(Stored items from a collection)
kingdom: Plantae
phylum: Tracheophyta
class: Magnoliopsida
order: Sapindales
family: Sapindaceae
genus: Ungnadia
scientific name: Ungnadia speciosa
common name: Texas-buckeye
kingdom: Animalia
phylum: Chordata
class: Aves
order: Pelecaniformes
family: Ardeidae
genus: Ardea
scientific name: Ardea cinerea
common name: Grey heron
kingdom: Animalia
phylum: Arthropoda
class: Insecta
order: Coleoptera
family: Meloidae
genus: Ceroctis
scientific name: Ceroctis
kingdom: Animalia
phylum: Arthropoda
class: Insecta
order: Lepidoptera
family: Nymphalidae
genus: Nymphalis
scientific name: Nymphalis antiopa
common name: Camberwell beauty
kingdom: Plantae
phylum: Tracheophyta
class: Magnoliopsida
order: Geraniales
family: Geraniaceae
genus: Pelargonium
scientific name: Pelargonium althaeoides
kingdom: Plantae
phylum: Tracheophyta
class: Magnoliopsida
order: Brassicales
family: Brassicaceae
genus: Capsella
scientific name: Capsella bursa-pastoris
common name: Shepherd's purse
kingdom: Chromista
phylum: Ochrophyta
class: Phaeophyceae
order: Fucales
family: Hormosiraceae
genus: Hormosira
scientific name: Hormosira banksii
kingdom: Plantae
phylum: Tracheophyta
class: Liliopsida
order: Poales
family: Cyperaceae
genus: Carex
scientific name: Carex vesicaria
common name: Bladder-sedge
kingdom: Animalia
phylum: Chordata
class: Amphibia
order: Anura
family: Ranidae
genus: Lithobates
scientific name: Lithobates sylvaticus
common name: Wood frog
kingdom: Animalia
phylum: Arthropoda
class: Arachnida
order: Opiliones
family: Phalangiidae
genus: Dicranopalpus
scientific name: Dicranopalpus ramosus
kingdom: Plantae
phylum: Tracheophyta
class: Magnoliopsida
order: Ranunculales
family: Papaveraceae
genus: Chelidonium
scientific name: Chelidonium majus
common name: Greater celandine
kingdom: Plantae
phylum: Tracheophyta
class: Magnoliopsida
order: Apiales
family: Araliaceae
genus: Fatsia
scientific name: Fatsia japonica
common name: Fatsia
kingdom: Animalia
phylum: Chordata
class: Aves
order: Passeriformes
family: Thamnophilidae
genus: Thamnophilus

OBJECTIVE: Please give back, unchanged, every line from the start of the records up to and including the line with "scientific name: Nymphalis antiopa".

TASK RESPONSE:
kingdom: Plantae
phylum: Tracheophyta
class: Magnoliopsida
order: Sapindales
family: Sapindaceae
genus: Ungnadia
scientific name: Ungnadia speciosa
common name: Texas-buckeye
kingdom: Animalia
phylum: Chordata
class: Aves
order: Pelecaniformes
family: Ardeidae
genus: Ardea
scientific name: Ardea cinerea
common name: Grey heron
kingdom: Animalia
phylum: Arthropoda
class: Insecta
order: Coleoptera
family: Meloidae
genus: Ceroctis
scientific name: Ceroctis
kingdom: Animalia
phylum: Arthropoda
class: Insecta
order: Lepidoptera
family: Nymphalidae
genus: Nymphalis
scientific name: Nymphalis antiopa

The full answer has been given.